Curtis, E., Jones, R., Tipene-Leach, D. et al. Why cultural safety rather than cultural competency is required to achieve health equity: a literature review and recommended definition. Int J Equity Health 18, 174 (2019). 

The term cultural safety was coined by nurse academic and practitioner Irihapeti Ramsden, ONZM 1946- 2003. 

“Cultural Safety is therefore about the nurse rather than the patient. That is, the enactment of Cultural Safety is about the nurse while, for the consumer, Cultural Safety is a mechanism which allows the recipient of care to say whether or not the service is safe for them to approach and use. Safety is a subjective word deliberately chosen to give the power to the consumer”.

Council considers that as a medical regulator, it has a key role in cultural safety and health equity. This is demonstrated with one of our key strategic directions (known as pou or pillars)  focused on the promotion of equity of health outcomes.  We intend that we will see an improvement in the experience of cultural safety amongst Māori receiving health services from doctors. We will also see an increased support for Pasifika and disabled people and in time a more diverse and inclusive medical workforce.

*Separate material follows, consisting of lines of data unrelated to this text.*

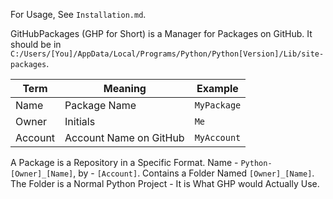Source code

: For Usage, See ``Installation.md``.

GitHubPackages (GHP for Short) is a Manager for Packages on GitHub.
It should be in ``C:/Users/[You]/AppData/Local/Programs/Python/Python[Version]/Lib/site-packages``.

| Term    | Meaning                | Example       |
|---------|------------------------|---------------|
| Name    | Package Name           | ``MyPackage`` |
| Owner   | Initials               | ``Me``        |
| Account | Account Name on GitHub | ``MyAccount`` |

A Package is a Repository in a Specific Format.
Name - ``Python-[Owner]_[Name]``, by - ``[Account]``.
Contains a Folder Named ``[Owner]_[Name]``.
The Folder is a Normal Python Project -
It is What GHP would Actually Use.
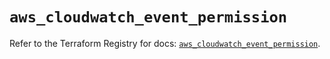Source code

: # `aws_cloudwatch_event_permission`

Refer to the Terraform Registry for docs: [`aws_cloudwatch_event_permission`](https://registry.terraform.io/providers/hashicorp/aws/6.2.0/docs/resources/cloudwatch_event_permission).
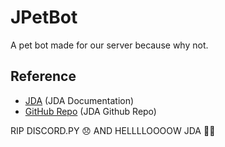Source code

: # JPetBot

A pet bot made for our server because why not.

## Reference
- [JDA](https://ci.dv8tion.net/job/JDA/javadoc/) (JDA Documentation)
- [GitHub Repo](https://github.com/DV8FromTheWorld/JDA) (JDA Github Repo)

RIP DISCORD.PY 😞
AND HELLLLOOOOW JDA 👯‍♂️
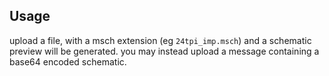 ## Usage

upload a file, with a msch extension (eg `24tpi_imp.msch`) and a schematic preview will be generated.
you may instead upload a message containing a base64 encoded schematic.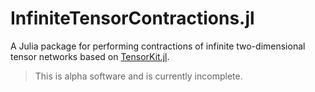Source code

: # InfiniteTensorContractions.jl

A Julia package for performing contractions of infinite two-dimensional tensor networks based on [TensorKit.jl](https://github.com/Jutho/TensorKit.jl).

> This is alpha software and is currently incomplete.
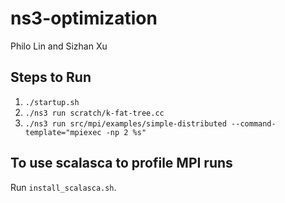 # ns3-optimization

Philo Lin and Sizhan Xu

## Steps to Run
1. `./startup.sh`
2. `./ns3 run scratch/k-fat-tree.cc`
3. `./ns3 run src/mpi/examples/simple-distributed --command-template="mpiexec -np 2 %s"`

## To use scalasca to profile MPI runs
Run `install_scalasca.sh`.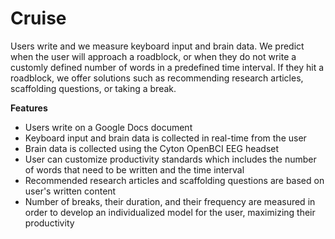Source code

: # Cruise
Users write and we measure keyboard input and brain data. We predict when the user will approach a roadblock, or when they do not write a customly defined number of words in a predefined time interval. If they hit a roadblock, we offer solutions such as recommending research articles, scaffolding questions, or taking a break.

**Features**
- Users write on a Google Docs document
- Keyboard input and brain data is collected in real-time from the user
- Brain data is collected using the Cyton OpenBCI EEG headset
- User can customize productivity standards which includes the number of words that need to be written and the time interval
- Recommended research articles and scaffolding questions are based on user's written content
- Number of breaks, their duration, and their frequency are measured in order to develop an individualized model for the user, maximizing their productivity
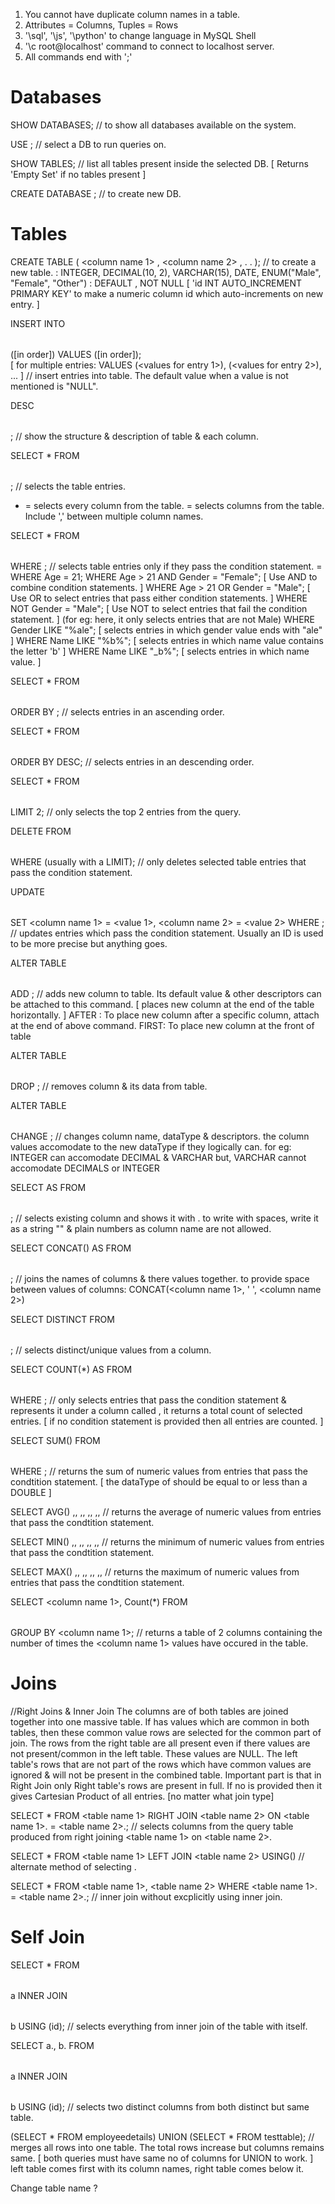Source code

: 1. You cannot have duplicate column names in a table.
2. Attributes = Columns,   Tuples = Rows
3. '\sql', '\js', '\python' to change language in MySQL Shell
4. '\c root@localhost' command to connect to localhost server.
5. All commands end with ';'

# Databases
SHOW DATABASES;
// to show all databases available on the system.

USE <db name>;
// select a DB to run queries on.

SHOW TABLES;
// list all tables present inside the selected DB.   [ Returns 'Empty Set' if no tables present ]

CREATE DATABASE <db name>;
// to create new DB.


# Tables
CREATE TABLE <table name> (
    <column name 1> <dataType>,
    <column name 2> <dataType>,
    .
    .
);
// to create a new table.
<dataType> : INTEGER, DECIMAL(10, 2), VARCHAR(15), DATE, ENUM("Male", "Female", "Other")
<descriptors> : DEFAULT <default value>, NOT NULL
                [ 'id INT AUTO_INCREMENT PRIMARY KEY' to make a numeric column id which auto-increments on new entry. ]

INSERT INTO <table name> (<column names>[in order]) VALUES (<values>[in order]);       
[ for multiple entries: VALUES (<values for entry 1>), (<values for entry 2>), ... ]
// insert entries into table.
The default value when a value is not mentioned is "NULL".

DESC <table name>;
// show the structure & description of table & each column.

SELECT * FROM <table name>;
// selects the table entries.
* = selects every column from the table.
<column name> = selects columns from the table. Include ',' between multiple column names.

SELECT * FROM <table name> WHERE <condition statement>;
// selects table entries only if they pass the condition statement.
<condition statement> = WHERE Age = 21;
                        WHERE Age > 21 AND Gender = "Female";   [ Use AND to combine condition statements. ]
                        WHERE Age > 21 OR Gender = "Male";   [ Use OR to select entries that pass either condition statements. ]
                        WHERE NOT Gender = "Male";   [ Use NOT to select entries that fail the condition statement. ]   (for eg: here, it only selects entries that are not Male)
                        WHERE Gender LIKE "%ale";   [ selects entries in which gender value ends with "ale" ]
                        WHERE Name LIKE "%b%";  [ selects entries in which name value contains the letter 'b' ]
                        WHERE Name LIKE "_b%";  [ selects entries in which name value. ]

SELECT * FROM <table name> ORDER BY <column name>;
// selects entries in an ascending order.

SELECT * FROM <table name> ORDER BY <column name> DESC;
// selects entries in an descending order.

SELECT * FROM <table name> LIMIT 2;
// only selects the top 2 entries from the query.

DELETE FROM <table name> WHERE <condition statement> (usually with a LIMIT);
// only deletes selected table entries that pass the condition statement.

UPDATE <table name> SET <column name 1> = <value 1>, <column name 2> = <value 2> WHERE <condition statement>;
// updates entries which pass the condition statement. Usually an ID is used to be more precise but anything goes.

ALTER TABLE <table name> ADD <new column name> <dataType>;
// adds new column to table. Its default value & other descriptors can be attached to this command.
   [ places new column at the end of the table horizontally. ]
   AFTER <column name>: To place new column after a specific column, attach at the end of above command.
   FIRST: To place new column at the front of table

ALTER TABLE <table name> DROP <column name>;
// removes column & its data from table.

ALTER TABLE <table name> CHANGE <column name> <new column name> <new dataType>;
// changes column name, dataType & descriptors. 
   the column values accomodate to the new dataType if they logically can.
   for eg: INTEGER can accomodate DECIMAL & VARCHAR but,
           VARCHAR cannot accomodate DECIMALS or INTEGER

SELECT <column name> AS <different column name> FROM <table name>;
// selects existing column and shows it with <different column name>.
   to write <different column name> with spaces, write it as a string "" & plain numbers as column name are not allowed.

SELECT CONCAT(<column names>) AS <different column name> FROM <table name>;
// joins the names of columns & there values together.
   to provide space between values of columns: CONCAT(<column name 1>, ' ', <column name 2>)

SELECT DISTINCT <column name> FROM <table name>;
// selects distinct/unique values from a column.

SELECT COUNT(*) AS <column name> FROM <table name> WHERE <condtion statement>;
// only selects entries that pass the condition statement & represents it under a column called <new column name>, 
   it returns a total count of selected entries.
   [ if no condition statement is provided then all entries are counted. ]

SELECT SUM(<Numeric column name>) FROM <table name> WHERE <condition statment>;
// returns the sum of numeric values from entries that pass the condtition statement.
   [ the dataType of <Numeric column name> should be equal to or less than a DOUBLE ]

SELECT AVG()            ,,              ,,              ,,              ,,
// returns the average of numeric values from entries that pass the condtition statement.

SELECT MIN()            ,,              ,,              ,,              ,,
// returns the minimum of numeric values from entries that pass the condtition statement.

SELECT MAX()            ,,              ,,              ,,              ,,
// returns the maximum of numeric values from entries that pass the condtition statement.

SELECT <column name 1>, Count(*) FROM <table name> GROUP BY <column name 1>;
// returns a table of 2 columns containing the number of times the <column name 1> values have occured in the table.


# Joins
//Right Joins & Inner Join
   The columns are of both tables are joined together into one massive table.
   If <common column name> has values which are common in both tables, then these common value rows are selected for the common part of join.
   The rows from the right table are all present even if there values are not present/common in the left table. These values are NULL.
   The left table's rows that are not part of the rows which have common values are ignored & will not be present in the combined table.
   Important part is that in Right Join only Right table's rows are present in full.
   If no <common column name> is provided then it gives Cartesian Product of all entries. [no matter what join type]

SELECT * FROM <table name 1> RIGHT JOIN <table name 2> ON <table name 1>.<common column name> = <table name 2>.<common column name>;
// selects columns from the query table produced from right joining <table name 1> on <table name 2>.

SELECT * FROM <table name 1> LEFT JOIN <table name 2> USING(<common column name>)
// alternate method of selecting <common column name>.

SELECT * FROM <table name 1>, <table name 2> WHERE <table name 1>.<common column name> = <table name 2>.<common column name>;
// inner join without excplicitly using inner join.

# Self Join 
SELECT * FROM <table name> a INNER JOIN <table name> b USING (id);
// selects everything from inner join of the table with itself.

SELECT a.<column y>, b.<column x> FROM <table name> a INNER JOIN <table name> b USING (id);
// selects two distinct columns from both distinct but same table.



(SELECT * FROM employeedetails) UNION (SELECT * FROM testtable);
// merges all rows into one table. The total rows increase but columns remains same. 
   [ both queries must have same no of columns for UNION to work. ]
   left table comes first with its column names, right table comes below it.





Change table name ?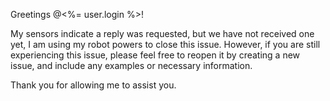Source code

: Greetings @<%= user.login %>!

My sensors indicate a reply was requested, but we have not received one yet, I am using my robot powers to close this issue. However, if you are still experiencing this issue, please feel free to reopen it by creating a new issue, and include any examples or necessary information.

Thank you for allowing me to assist you.
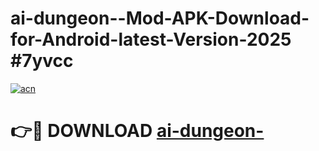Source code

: # ai-dungeon--Mod-APK-Download-for-Android-latest-Version-2025 #7yvcc

[![acn](https://github.com/user-attachments/assets/0f9c940e-d8b0-45ae-aac7-cd30a18b3e1c)](https://app.mediaupload.pro?title=ai-dungeon-&ref=09M)

# 👉🔴 DOWNLOAD [ai-dungeon-](https://app.mediaupload.pro?title=ai-dungeon-&ref=09M)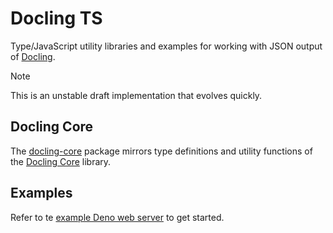 # Docling TS

Type/JavaScript utility libraries and examples for working with JSON output of [Docling](https://github.com/DS4SD/docling).

> [!NOTE]
> This is an unstable draft implementation that evolves quickly.

## Docling Core

The [docling-core](/docling-core) package mirrors type definitions and utility functions of the [Docling Core](https://github.com/DS4SD/docling-core) library.

## Examples

Refer to te [example Deno web server](https://github.com/DS4SD/docling-ts/examples) to get started.
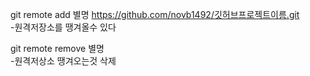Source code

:git remote add 별명 https://github.com/novb1492/깃허브프로젝트이름.git  
-원격저장소를 땡겨올수 있다  

git remote remove 별명  
-원격저상소 땡겨오는것 삭제  
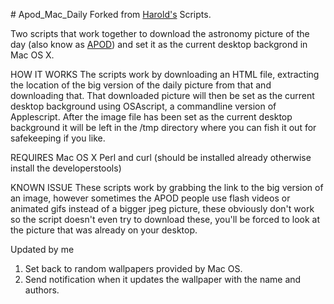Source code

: ​# Apod_Mac_Daily
Forked from [Harold's](http://www.haroldbakker.com/personal/apod.php) Scripts.

Two scripts that work together to download the astronomy picture of the day (also know as [APOD](https://apod.nasa.gov/apod/)) and set it as the current desktop backgrond in Mac OS X.

HOW IT WORKS
The scripts work by downloading an HTML file, extracting the location of the big version of the daily picture from that and downloading that. That downloaded picture will then be set as the current desktop background using OSAscript, a commandline version of Applescript. After the image file has been set as the current desktop background it will be left in the /tmp directory where you can fish it out for safekeeping if you like.

REQUIRES
Mac OS X
Perl and curl (should be installed already otherwise install the developerstools)


KNOWN ISSUE
These scripts work by grabbing the link to the big version of an image, however sometimes the APOD people use flash videos or animated gifs instead of a bigger jpeg picture, these obviously don't work so the script doesn't even try to download these, you'll be forced to look at the picture that was already on your desktop.

Updated by me
1. Set back to random wallpapers provided by Mac OS.
2. Send notification when it updates the wallpaper with the name and authors.

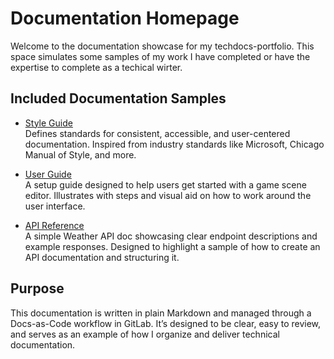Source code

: 
# Documentation Homepage

Welcome to the documentation showcase for my techdocs-portfolio. This space simulates some samples of my work I have completed or have the expertise to complete as a techical wirter. 

## Included Documentation Samples

- [Style Guide](style-guide.md)  
  Defines standards for consistent, accessible, and user-centered documentation. Inspired from industry standards like Microsoft, Chicago Manual of Style, and more.

- [User Guide](scene-editor.md)  
  A setup guide designed to help users get started with a game scene editor. Illustrates with steps and visual aid on how to work around the user interface.

- [API Reference](api-reference.md)  
  A simple Weather API doc showcasing clear endpoint descriptions and example responses. Designed to highlight a sample of how to create an API documentation and structuring it.

## Purpose

This documentation is written in plain Markdown and managed through a Docs-as-Code workflow in GitLab. It’s designed to be clear, easy to review, and serves as an example of how I organize and deliver technical documentation.


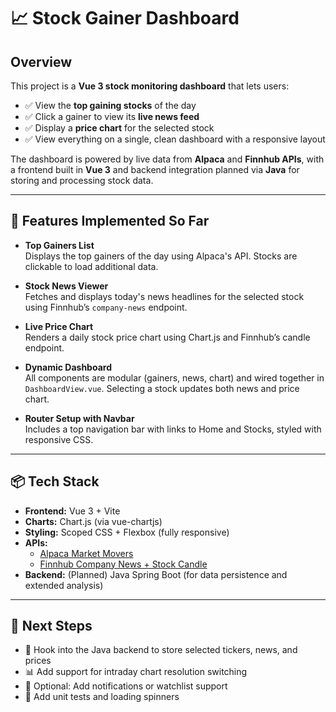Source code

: # 📈 Stock Gainer Dashboard

## Overview

This project is a **Vue 3 stock monitoring dashboard** that lets users:

- ✅ View the **top gaining stocks** of the day
- ✅ Click a gainer to view its **live news feed**
- ✅ Display a **price chart** for the selected stock
- ✅ View everything on a single, clean dashboard with a responsive layout

The dashboard is powered by live data from **Alpaca** and **Finnhub APIs**, with a frontend built in **Vue 3** and backend integration planned via **Java** for storing and processing stock data.

---

## 🔧 Features Implemented So Far

- **Top Gainers List**  
  Displays the top gainers of the day using Alpaca's API. Stocks are clickable to load additional data.

- **Stock News Viewer**  
  Fetches and displays today's news headlines for the selected stock using Finnhub’s `company-news` endpoint.

- **Live Price Chart**  
  Renders a daily stock price chart using Chart.js and Finnhub’s candle endpoint.

- **Dynamic Dashboard**  
  All components are modular (gainers, news, chart) and wired together in `DashboardView.vue`. Selecting a stock updates both news and price chart.

- **Router Setup with Navbar**  
  Includes a top navigation bar with links to Home and Stocks, styled with responsive CSS.

---

## 📦 Tech Stack

- **Frontend:** Vue 3 + Vite
- **Charts:** Chart.js (via vue-chartjs)
- **Styling:** Scoped CSS + Flexbox (fully responsive)
- **APIs:**
  - [Alpaca Market Movers](https://alpaca.markets/docs/)
  - [Finnhub Company News + Stock Candle](https://finnhub.io/docs/api)
- **Backend:** (Planned) Java Spring Boot (for data persistence and extended analysis)

---

## 🚧 Next Steps

- 🔄 Hook into the Java backend to store selected tickers, news, and prices
- 📊 Add support for intraday chart resolution switching
- 🔔 Optional: Add notifications or watchlist support
- 🧪 Add unit tests and loading spinners
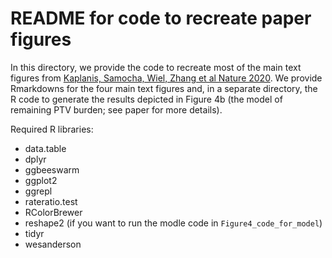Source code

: # README for code to recreate paper figures  

In this directory, we provide the code to recreate most of the main text figures from [Kaplanis, Samocha, Wiel, Zhang et al Nature 2020](https://www.nature.com/articles/s41586-020-2832-5). We provide Rmarkdowns for the four main text figures and, in a separate directory, the R code to generate the results depicted in Figure 4b (the model of remaining PTV burden; see paper for more details).  

Required R libraries:    
* data.table  
* dplyr  
* ggbeeswarm  
* ggplot2  
* ggrepl  
* rateratio.test  
* RColorBrewer  
* reshape2 (if you want to run the modle code in `Figure4_code_for_model`)  
* tidyr   
* wesanderson  

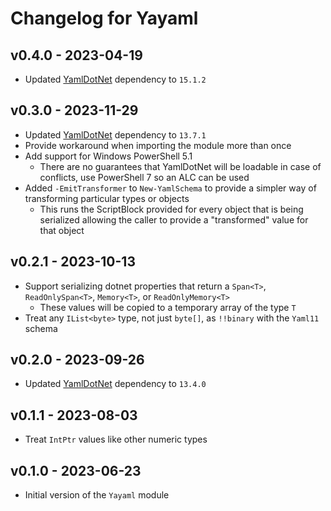 # Changelog for Yayaml

## v0.4.0 - 2023-04-19

+ Updated [YamlDotNet](https://github.com/aaubry/YamlDotNet) dependency to `15.1.2`

## v0.3.0 - 2023-11-29

+ Updated [YamlDotNet](https://github.com/aaubry/YamlDotNet) dependency to `13.7.1`
+ Provide workaround when importing the module more than once
+ Add support for Windows PowerShell 5.1
  + There are no guarantees that YamlDotNet will be loadable in case of conflicts, use PowerShell 7 so an ALC can be used
+ Added `-EmitTransformer` to `New-YamlSchema` to provide a simpler way of transforming particular types or objects
  + This runs the ScriptBlock provided for every object that is being serialized allowing the caller to provide a "transformed" value for that object

## v0.2.1 - 2023-10-13

+ Support serializing dotnet properties that return a `Span<T>`, `ReadOnlySpan<T>`, `Memory<T>`, or `ReadOnlyMemory<T>`
  + These values will be copied to a temporary array of the type `T`
+ Treat any `IList<byte>` type, not just `byte[]`, as `!!binary` with the `Yaml11` schema

## v0.2.0 - 2023-09-26

+ Updated [YamlDotNet](https://github.com/aaubry/YamlDotNet) dependency to `13.4.0`

## v0.1.1 - 2023-08-03

+ Treat `IntPtr` values like other numeric types

## v0.1.0 - 2023-06-23

+ Initial version of the `Yayaml` module
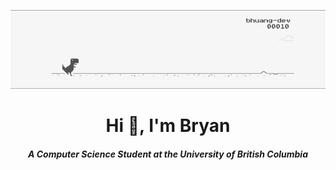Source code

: <p align="center">
  <img src="https://github.com/bhuang-dev/bhuang-dev/blob/main/Banner%20GIF%20V4.gif" width="750" title="preview">
</p>

<h1 align="center">Hi 👋, I'm Bryan</h1>
<h5 align="center">A Computer Science Student at the University of British Columbia</h5>
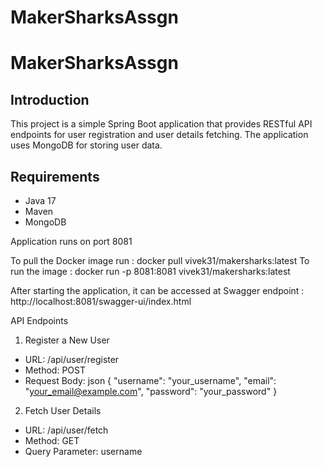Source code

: # MakerSharksAssgn

# MakerSharksAssgn

## Introduction
This project is a simple Spring Boot application that provides RESTful API endpoints for user registration and user details fetching. The application uses MongoDB for storing user data.

## Requirements
- Java 17
- Maven
- MongoDB

Application runs on port 8081

To pull the Docker image run : docker pull vivek31/makersharks:latest
To run the image : docker run -p 8081:8081 vivek31/makersharks:latest

After starting the application, it can be accessed at Swagger endpoint : http://localhost:8081/swagger-ui/index.html


API Endpoints

1. Register a New User
  - URL: /api/user/register
  - Method: POST
  - Request Body: json
    {
      "username": "your_username",
      "email": "your_email@example.com",
      "password": "your_password"
    }

2. Fetch User Details
  - URL: /api/user/fetch
  - Method: GET
  - Query Parameter: username
    

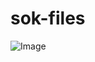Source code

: # sok-files

![Image](https://github.com/user-attachments/assets/47540fe4-337b-4bef-be5e-a433dafd60cf)
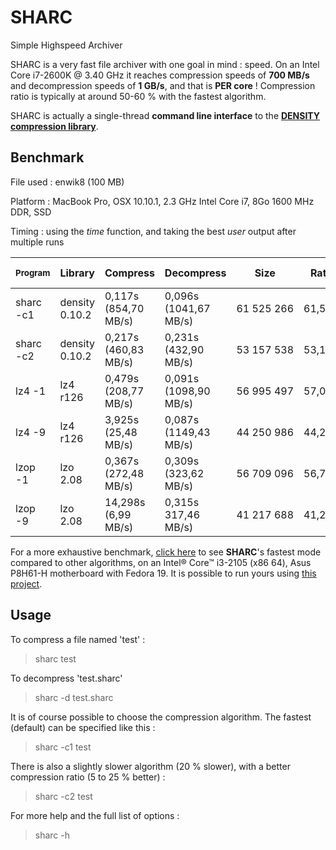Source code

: SHARC
======

Simple Highspeed Archiver

SHARC is a very fast file archiver with one goal in mind : speed.
On an Intel Core i7-2600K @ 3.40 GHz it reaches compression speeds of <b>700 MB/s</b> and decompression speeds of <b>1 GB/s</b>, and that is <b>PER core</b> !
Compression ratio is typically at around 50-60 % with the fastest algorithm.

SHARC is actually a single-thread <b>command line interface</b> to the **<a href=http://github.com/centaurean/density>DENSITY compression library</a>**.

Benchmark
---------

File used : enwik8 (100 MB)

Platform : MacBook Pro, OSX 10.10.1, 2.3 GHz Intel Core i7, 8Go 1600 MHz DDR, SSD

Timing : using the *time* function, and taking the best *user* output after multiple runs

<sub>Program | Library | Compress | Decompress | Size | Ratio | Round trip</sub>
--- | --- | --- | --- | --- | --- | ---
sharc -c1 | density 0.10.2 | 0,117s (854,70 MB/s) | 0,096s (1041,67 MB/s) | 61 525 266 | 61,53% | 0,213s
sharc -c2 | density 0.10.2 | 0,217s (460,83 MB/s) | 0,231s (432,90 MB/s) | 53 157 538 | 53,16% | 0,448s
lz4 -1 | lz4 r126 | 0,479s (208,77 MB/s) | 0,091s (1098,90 MB/s) | 56 995 497 | 57,00% | 0,570s
lz4 -9 | lz4 r126 | 3,925s (25,48 MB/s) | 0,087s (1149,43 MB/s) | 44 250 986 | 44,25% | 4,012s
lzop -1 | lzo 2.08 | 0,367s (272,48 MB/s) | 0,309s (323,62 MB/s) | 56 709 096 | 56,71% | 0,676s
lzop -9 | lzo 2.08 | 14,298s (6,99 MB/s) | 0,315s 317,46 MB/s) | 41 217 688 | 41,22% | 14,613s

For a more exhaustive benchmark, [click here](http://quixdb.github.io/squash/benchmarks/core-i3-2105.html) to see <b>SHARC</b>'s fastest mode compared to other algorithms, on an Intel® Core™ i3-2105 (x86 64), Asus P8H61-H motherboard with Fedora 19. It is possible to run yours using [this project](https://github.com/quixdb/squash).

Usage
-----

To compress a file named 'test' :
> sharc test

To decompress 'test.sharc'
> sharc -d test.sharc

It is of course possible to choose the compression algorithm. The fastest (default) can be specified like this :
> sharc -c1 test

There is also a slightly slower algorithm (20 % slower), with a better compression ratio (5 to 25 % better) :
> sharc -c2 test

For more help and the full list of options :
> sharc -h
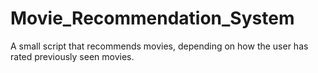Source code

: # Movie_Recommendation_System
A small script that recommends movies, depending on how the user has rated previously seen movies.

Our statement on cultural safety sets standards that all doctors must adhere to. In addition, Council uses its regulatory levers in setting accreditation standards across the medical education continuum, from medical school, through prevocational medical training, vocational training and continual professional development programmes, to ensure there is a focus on cultural safety and health equity in all training and education programmes. The accreditation standards also focus on steps to encourage Māori trainees into training programmes and to support them once they are there, such as actively monitoring cultural loading and providing appropriate pastoral care.

We have captured baseline data about the state of cultural safety for patients, as delivered by doctors in a report called Cultural Baseline Safety Data Report - October 2020 that will be used for future evaluation and to help Council consider if it is achieving the goal, it set out.

This recognises that cultural safety theory and practice is central to the quality and safety of a doctor’s practice. Whether a doctor is successful or not in their cultural safety practice is in the “eye of the beholder” (the patient) or reflected in the comfort of the patient and their family.

The practice of cultural safety can be demonstrated by the following examples: 

  • A surgical team taking time before the surgery proceeds for the patient’s adult son to lead the group in a karakia /wayclearing prayer to settle the patient.
  • A doctor recognising and acknowledging a patient’s cultural need to schedule breast cancer surgery at a time that aligns with her practice of following the maramataka (Lunar calendar).
  • A health professional using indigenous introduction methods (where are your people from? how are we connected?)  to build rapport and trust with the patient and their whānau (family) before a consultation begins.
  • Non-indigenous and indigenous doctors speaking up against institutional racism and championing system change within their institution toward an anti-racist system.

These examples speak to a clinician’s insight and knowledge about their own power relationships as a clinician and to overtly acknowledge the patient’s culture and world view.

The historical dominance of the medical paradigm is no longer the only factor in the clinical relationship – and there is now space for the patient’s values. An important addition is that systematic fairness can be at the centre of the clinical conversation, therefore reducing bias and the perpetuation of inequities.